» THE TASK
Both the line containing "147 (12.8) | |" and the line containing "a) 1,202 women" belong to the span. Output exactly that span from the listing below, and nothing outside it.

» MATERIAL PROVIDED
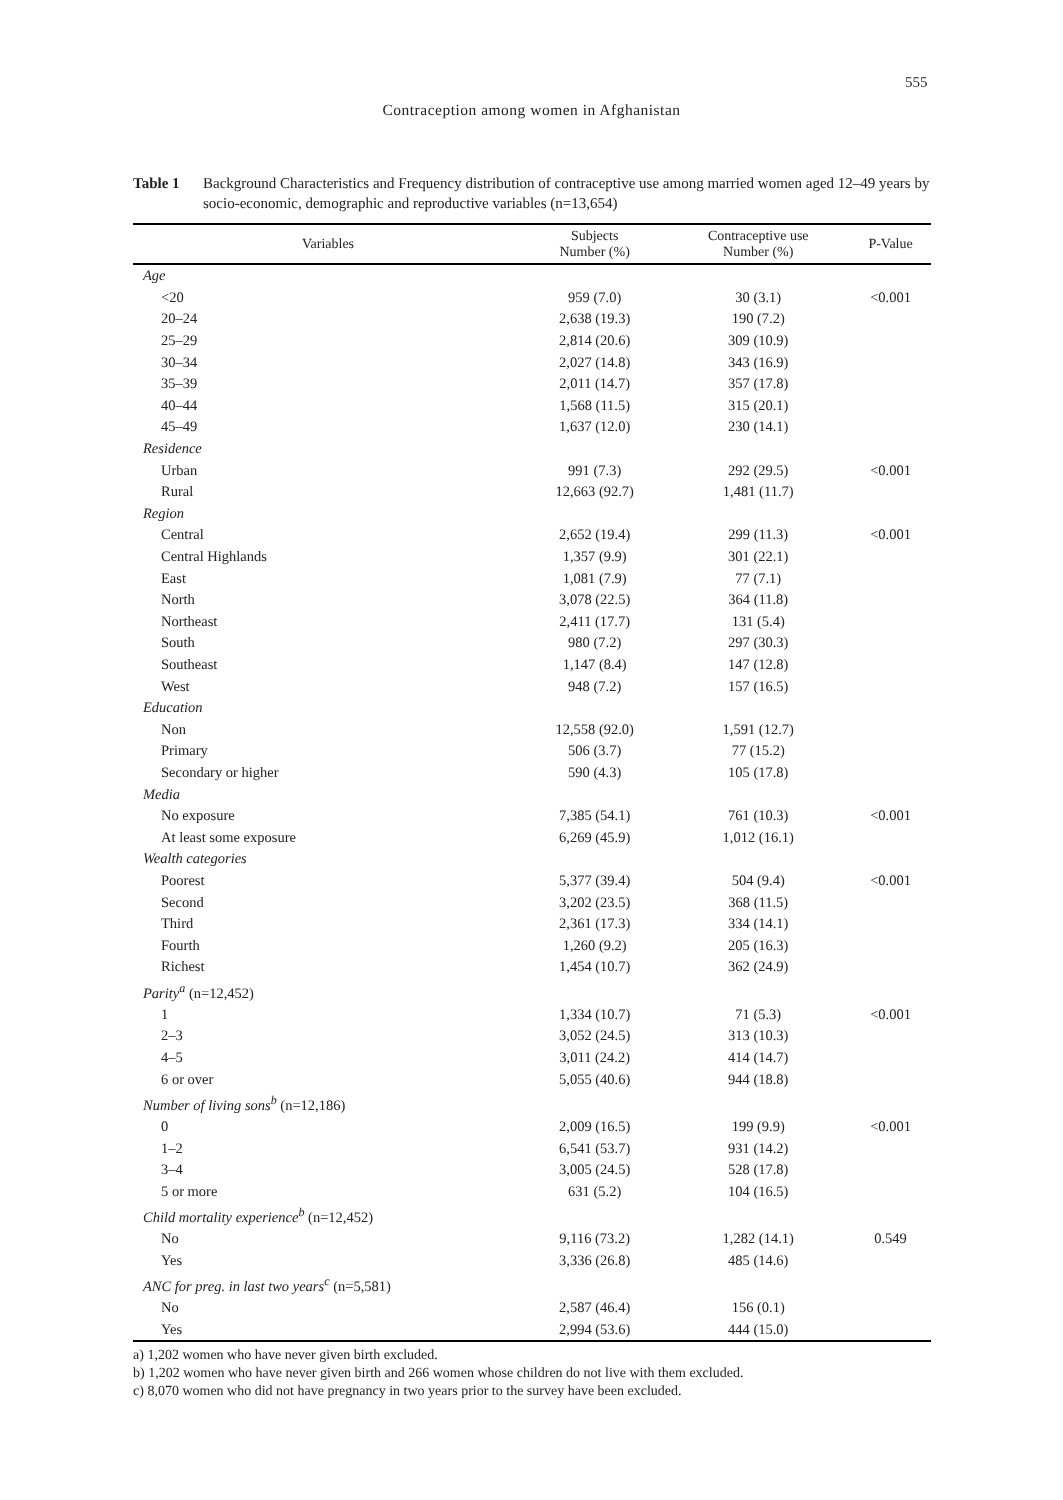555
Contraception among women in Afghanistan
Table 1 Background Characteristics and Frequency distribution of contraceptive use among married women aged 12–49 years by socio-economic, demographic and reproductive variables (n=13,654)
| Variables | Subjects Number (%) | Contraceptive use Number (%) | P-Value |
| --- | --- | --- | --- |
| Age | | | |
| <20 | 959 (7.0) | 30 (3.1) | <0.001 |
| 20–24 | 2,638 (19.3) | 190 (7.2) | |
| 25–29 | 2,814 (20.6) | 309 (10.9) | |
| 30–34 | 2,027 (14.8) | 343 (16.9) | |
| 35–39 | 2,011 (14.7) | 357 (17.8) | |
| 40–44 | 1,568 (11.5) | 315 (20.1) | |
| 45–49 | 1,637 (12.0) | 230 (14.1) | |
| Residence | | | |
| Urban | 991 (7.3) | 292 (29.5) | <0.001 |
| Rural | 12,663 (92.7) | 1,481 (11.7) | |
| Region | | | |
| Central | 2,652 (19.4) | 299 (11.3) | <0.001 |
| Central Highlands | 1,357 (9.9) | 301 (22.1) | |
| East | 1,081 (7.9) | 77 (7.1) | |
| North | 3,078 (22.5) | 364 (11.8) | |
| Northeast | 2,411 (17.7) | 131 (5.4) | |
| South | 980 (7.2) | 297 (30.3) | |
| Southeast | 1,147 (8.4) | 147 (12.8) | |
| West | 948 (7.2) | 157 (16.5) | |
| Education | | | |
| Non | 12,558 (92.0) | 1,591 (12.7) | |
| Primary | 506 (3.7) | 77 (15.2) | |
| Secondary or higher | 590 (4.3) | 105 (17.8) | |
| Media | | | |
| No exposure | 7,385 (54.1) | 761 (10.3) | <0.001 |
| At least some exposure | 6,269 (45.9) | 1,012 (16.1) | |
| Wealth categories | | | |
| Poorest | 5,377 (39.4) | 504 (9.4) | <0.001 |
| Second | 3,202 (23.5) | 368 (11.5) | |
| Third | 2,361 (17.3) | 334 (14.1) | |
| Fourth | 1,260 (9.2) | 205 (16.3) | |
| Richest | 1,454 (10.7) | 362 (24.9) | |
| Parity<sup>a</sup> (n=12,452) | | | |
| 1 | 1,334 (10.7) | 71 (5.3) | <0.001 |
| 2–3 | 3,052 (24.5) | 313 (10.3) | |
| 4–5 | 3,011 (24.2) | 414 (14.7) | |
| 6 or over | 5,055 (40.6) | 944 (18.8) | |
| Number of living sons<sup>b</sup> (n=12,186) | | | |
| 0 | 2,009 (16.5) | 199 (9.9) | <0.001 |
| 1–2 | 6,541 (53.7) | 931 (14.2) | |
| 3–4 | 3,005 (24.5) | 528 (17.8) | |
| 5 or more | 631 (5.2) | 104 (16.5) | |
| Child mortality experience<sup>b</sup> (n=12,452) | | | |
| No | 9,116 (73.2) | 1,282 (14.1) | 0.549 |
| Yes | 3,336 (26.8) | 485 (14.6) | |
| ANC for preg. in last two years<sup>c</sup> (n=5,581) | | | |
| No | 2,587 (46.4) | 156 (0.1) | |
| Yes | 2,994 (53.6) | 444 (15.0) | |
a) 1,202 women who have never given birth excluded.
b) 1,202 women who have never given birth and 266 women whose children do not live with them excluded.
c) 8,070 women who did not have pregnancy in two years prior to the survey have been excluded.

» TASK RESPONSE
| Southeast | 1,147 (8.4) | 147 (12.8) | |
| West | 948 (7.2) | 157 (16.5) | |
| Education | | | |
| Non | 12,558 (92.0) | 1,591 (12.7) | |
| Primary | 506 (3.7) | 77 (15.2) | |
| Secondary or higher | 590 (4.3) | 105 (17.8) | |
| Media | | | |
| No exposure | 7,385 (54.1) | 761 (10.3) | <0.001 |
| At least some exposure | 6,269 (45.9) | 1,012 (16.1) | |
| Wealth categories | | | |
| Poorest | 5,377 (39.4) | 504 (9.4) | <0.001 |
| Second | 3,202 (23.5) | 368 (11.5) | |
| Third | 2,361 (17.3) | 334 (14.1) | |
| Fourth | 1,260 (9.2) | 205 (16.3) | |
| Richest | 1,454 (10.7) | 362 (24.9) | |
| Parity<sup>a</sup> (n=12,452) | | | |
| 1 | 1,334 (10.7) | 71 (5.3) | <0.001 |
| 2–3 | 3,052 (24.5) | 313 (10.3) | |
| 4–5 | 3,011 (24.2) | 414 (14.7) | |
| 6 or over | 5,055 (40.6) | 944 (18.8) | |
| Number of living sons<sup>b</sup> (n=12,186) | | | |
| 0 | 2,009 (16.5) | 199 (9.9) | <0.001 |
| 1–2 | 6,541 (53.7) | 931 (14.2) | |
| 3–4 | 3,005 (24.5) | 528 (17.8) | |
| 5 or more | 631 (5.2) | 104 (16.5) | |
| Child mortality experience<sup>b</sup> (n=12,452) | | | |
| No | 9,116 (73.2) | 1,282 (14.1) | 0.549 |
| Yes | 3,336 (26.8) | 485 (14.6) | |
| ANC for preg. in last two years<sup>c</sup> (n=5,581) | | | |
| No | 2,587 (46.4) | 156 (0.1) | |
| Yes | 2,994 (53.6) | 444 (15.0) | |
a) 1,202 women who have never given birth excluded.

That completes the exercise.